There has been a total reversal of the winemaking philosophy at Bouchard Pere et Fils. This is one of the wealthiest firms in France, as well as the largest landowner of premier and grand crus in Burgundy. For years their wines, while commercially acceptable, were uninspiring. Yields were not limited, excessive amounts of SO2 were employed, the wines were processed and racked excessively, and, most damaging, they were aggressively filtered, often with sterile micropore filters. Inspired by the exceptional success enjoyed by such negociant firms as Faiveley and Louis Jadot (they had stopped filtering all of their premier and grand crus by 1988, opting for a minimal interventionist process in their winemaking), Paul Bouchard and his son Jean-Francois have begun to turn out their finest wines since the forties and fifties. The wines are deeper-colored and noticeably more concentrated. All the premier crus and grand crus are bottled with minimal additions of SO2, and are not filtered. Consequently, as the notes and scores reveal, there has been a significant leap in quality.

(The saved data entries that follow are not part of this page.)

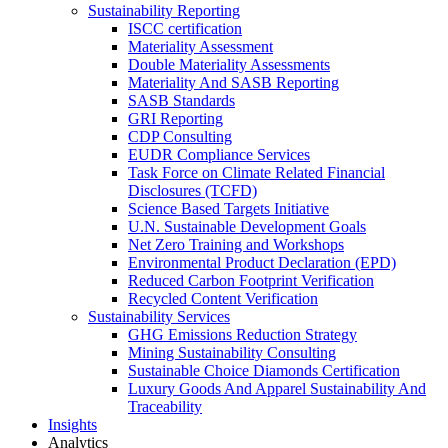
Sustainability Reporting
ISCC certification
Materiality Assessment
Double Materiality Assessments
Materiality And SASB Reporting
SASB Standards
GRI Reporting
CDP Consulting
EUDR Compliance Services
Task Force on Climate Related Financial
Disclosures (TCFD)
Science Based Targets Initiative
U.N. Sustainable Development Goals
Net Zero Training and Workshops
Environmental Product Declaration (EPD)
Reduced Carbon Footprint Verification
Recycled Content Verification
Sustainability Services
GHG Emissions Reduction Strategy
Mining Sustainability Consulting
Sustainable Choice Diamonds Certification
Luxury Goods And Apparel Sustainability And
Traceability
Insights
Analytics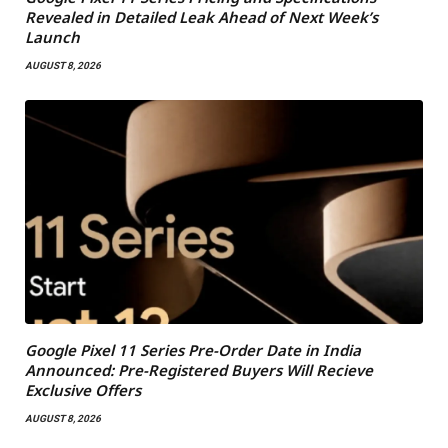
Revealed in Detailed Leak Ahead of Next Week’s
Launch
AUGUST 8, 2026
Google Pixel 11 Series Pre-Order Date in India
Announced: Pre-Registered Buyers Will Recieve
Exclusive Offers
AUGUST 8, 2026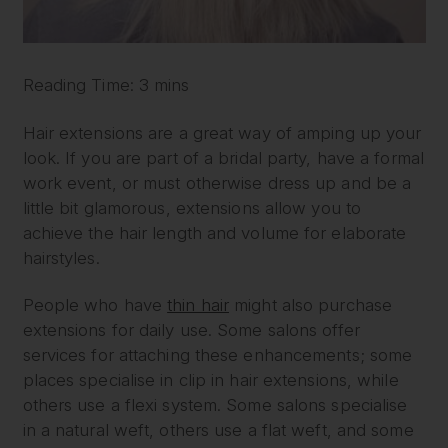
Reading Time: 3 mins
Hair extensions are a great way of amping up your
look. If you are part of a bridal party, have a formal
work event, or must otherwise dress up and be a
little bit glamorous, extensions allow you to
achieve the hair length and volume for elaborate
hairstyles.
People who have
thin hair
might also purchase
extensions for daily use. Some salons offer
services for attaching these enhancements; some
places specialise in clip in hair extensions, while
others use a flexi system. Some salons specialise
in a natural weft, others use a flat weft, and some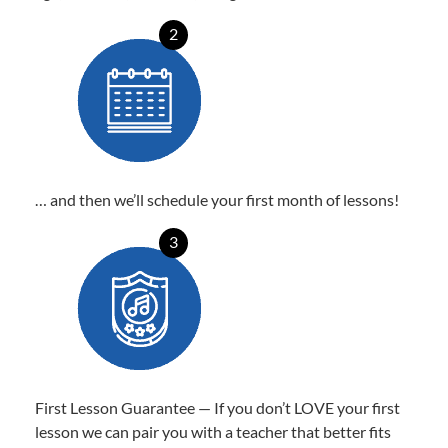
2
… and then we’ll schedule your first month of lessons!
3
First Lesson Guarantee — If you don’t LOVE your first
lesson we can pair you with a teacher that better fits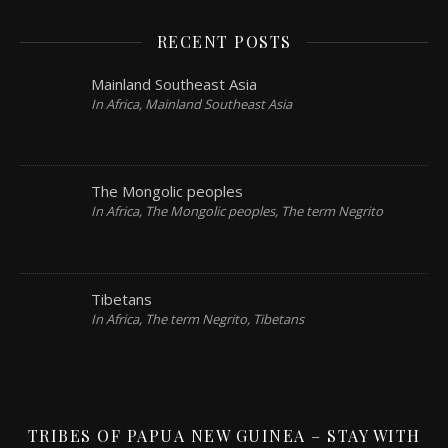
RECENT POSTS
Mainland Southeast Asia
In Africa, Mainland Southeast Asia
The Mongolic peoples
In Africa, The Mongolic peoples, The term Negrito
Tibetans
In Africa, The term Negrito, Tibetans
TRIBES OF PAPUA NEW GUINEA – STAY WITH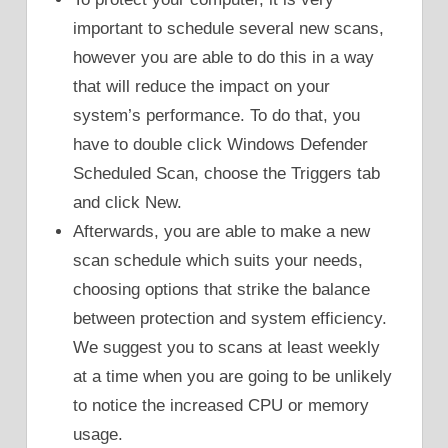
important to schedule several new scans,
however you are able to do this in a way
that will reduce the impact on your
system’s performance. To do that, you
have to double click Windows Defender
Scheduled Scan, choose the Triggers tab
and click New.
Afterwards, you are able to make a new
scan schedule which suits your needs,
choosing options that strike the balance
between protection and system efficiency.
We suggest you to scans at least weekly
at a time when you are going to be unlikely
to notice the increased CPU or memory
usage.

The deep, richly colored 1990 Echezeaux is full-bodied, with a masculine personality, and gobs of tannin and depth in the long, formidable finish. This backward, unevolved wine needs at least 5-6 years of cellaring; it should keep for 12-15 years.
Kudos to Bouchard Pere et Fils for recognizing that improvements had to be made, and for having the courage to implement them. Various importers.